• [What to do]
Up to and including the final line, retype each line of the records below, starting with the one that contains "right knee: (296, 535)".

#####

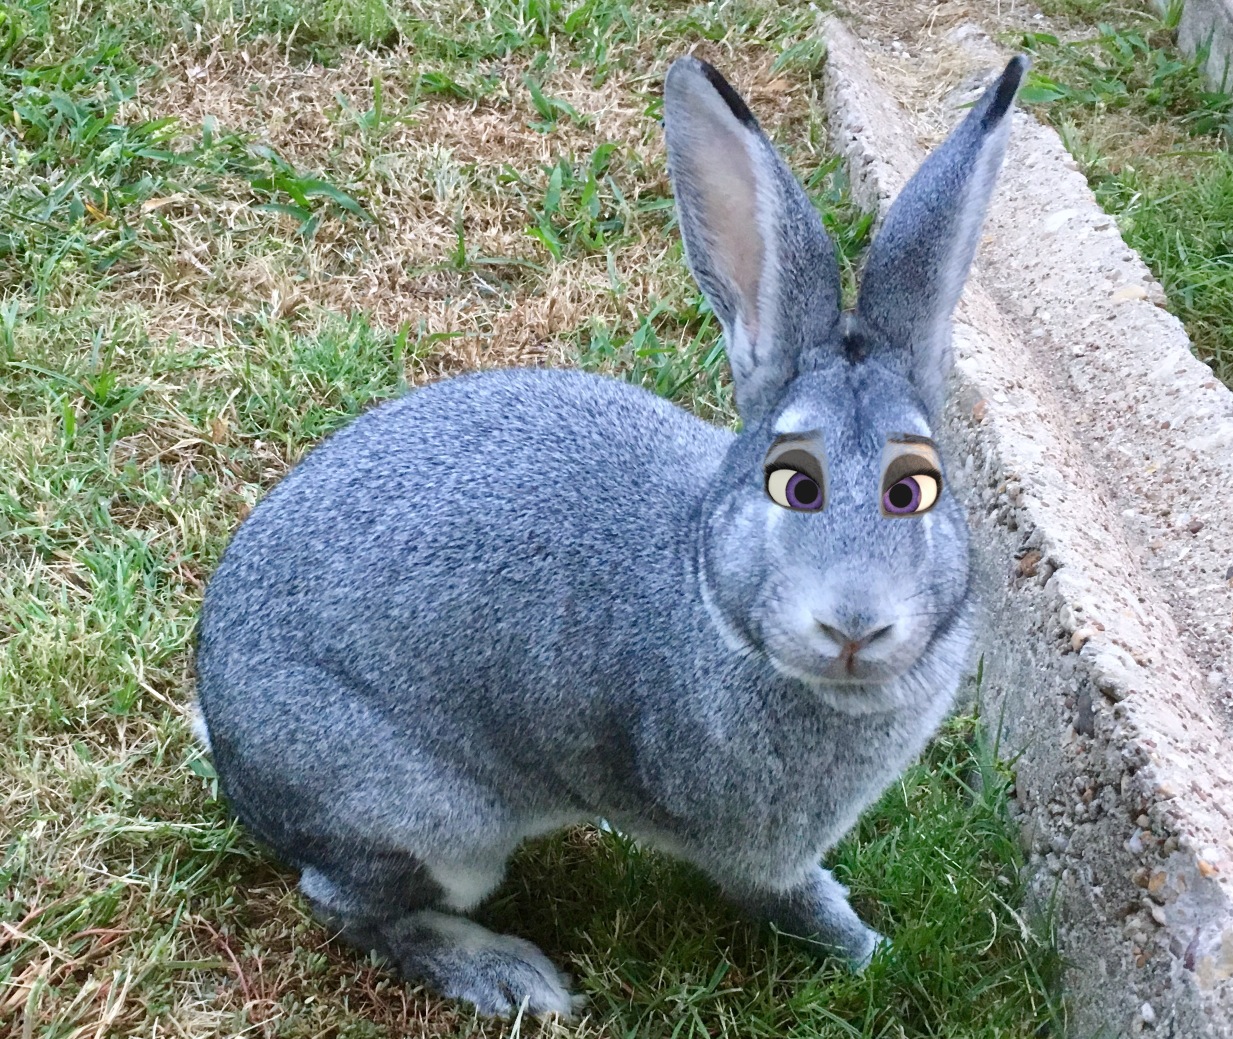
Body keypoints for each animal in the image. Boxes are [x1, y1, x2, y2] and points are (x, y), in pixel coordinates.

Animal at [193, 53, 1028, 1020]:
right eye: (793, 484)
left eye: (915, 488)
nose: (853, 624)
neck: (707, 587)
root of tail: (230, 746)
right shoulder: (756, 851)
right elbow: (795, 902)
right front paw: (868, 951)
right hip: (429, 817)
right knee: (348, 906)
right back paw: (509, 975)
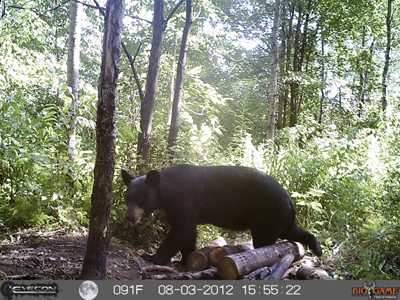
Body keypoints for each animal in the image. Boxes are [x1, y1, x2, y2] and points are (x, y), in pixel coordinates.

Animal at [122, 164, 322, 264]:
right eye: (127, 198)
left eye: (141, 199)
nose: (129, 217)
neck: (167, 191)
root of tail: (288, 199)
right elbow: (188, 233)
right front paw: (185, 259)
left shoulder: (185, 199)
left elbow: (180, 230)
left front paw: (153, 257)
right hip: (280, 216)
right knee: (291, 230)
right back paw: (316, 248)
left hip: (267, 212)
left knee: (264, 241)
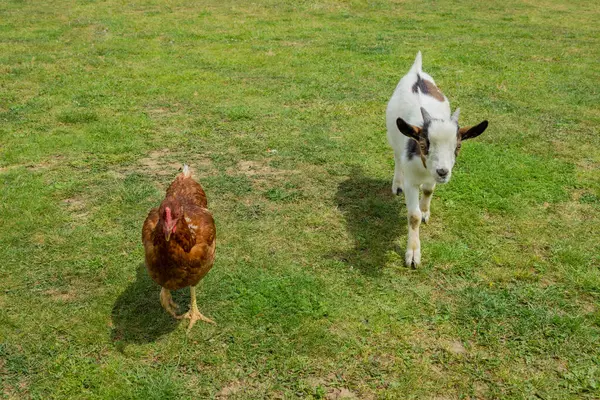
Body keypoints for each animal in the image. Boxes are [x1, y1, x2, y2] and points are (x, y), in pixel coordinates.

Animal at [386, 50, 490, 268]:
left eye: (457, 146)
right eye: (424, 144)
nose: (443, 172)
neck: (424, 168)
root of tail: (417, 71)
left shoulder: (431, 178)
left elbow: (428, 190)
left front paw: (425, 211)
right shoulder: (411, 180)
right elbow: (413, 216)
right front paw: (413, 254)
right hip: (392, 136)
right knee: (397, 157)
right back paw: (396, 184)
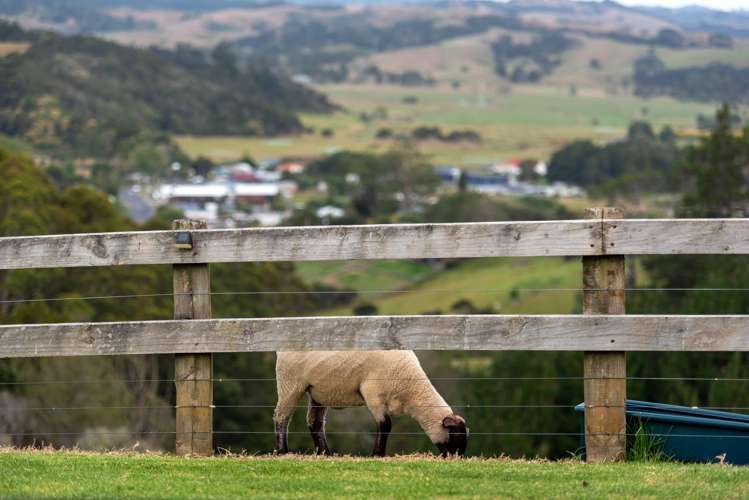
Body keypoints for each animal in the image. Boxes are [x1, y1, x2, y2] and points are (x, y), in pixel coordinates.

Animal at [268, 352, 468, 458]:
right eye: (455, 435)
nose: (457, 458)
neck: (410, 389)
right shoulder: (373, 394)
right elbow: (385, 425)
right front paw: (377, 454)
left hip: (318, 392)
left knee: (314, 423)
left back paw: (325, 453)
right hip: (290, 384)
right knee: (281, 416)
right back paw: (282, 451)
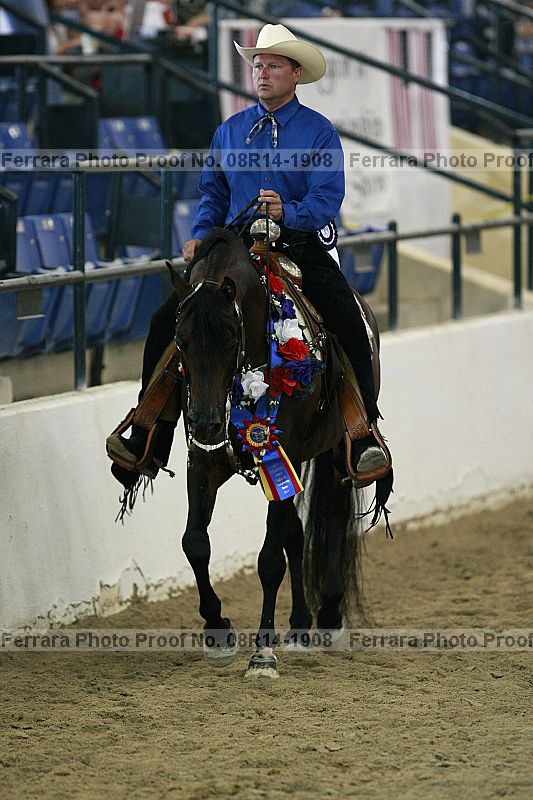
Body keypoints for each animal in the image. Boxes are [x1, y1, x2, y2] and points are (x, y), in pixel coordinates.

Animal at [166, 226, 386, 678]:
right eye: (180, 339)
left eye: (230, 337)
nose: (206, 422)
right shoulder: (204, 461)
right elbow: (195, 543)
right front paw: (218, 630)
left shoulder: (284, 451)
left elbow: (269, 561)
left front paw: (262, 653)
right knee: (296, 535)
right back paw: (300, 625)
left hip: (334, 453)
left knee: (333, 516)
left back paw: (330, 616)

#####

• [Solution]
right knee: (296, 535)
right back paw: (300, 625)
left hip: (334, 453)
left knee: (333, 516)
left back paw: (330, 616)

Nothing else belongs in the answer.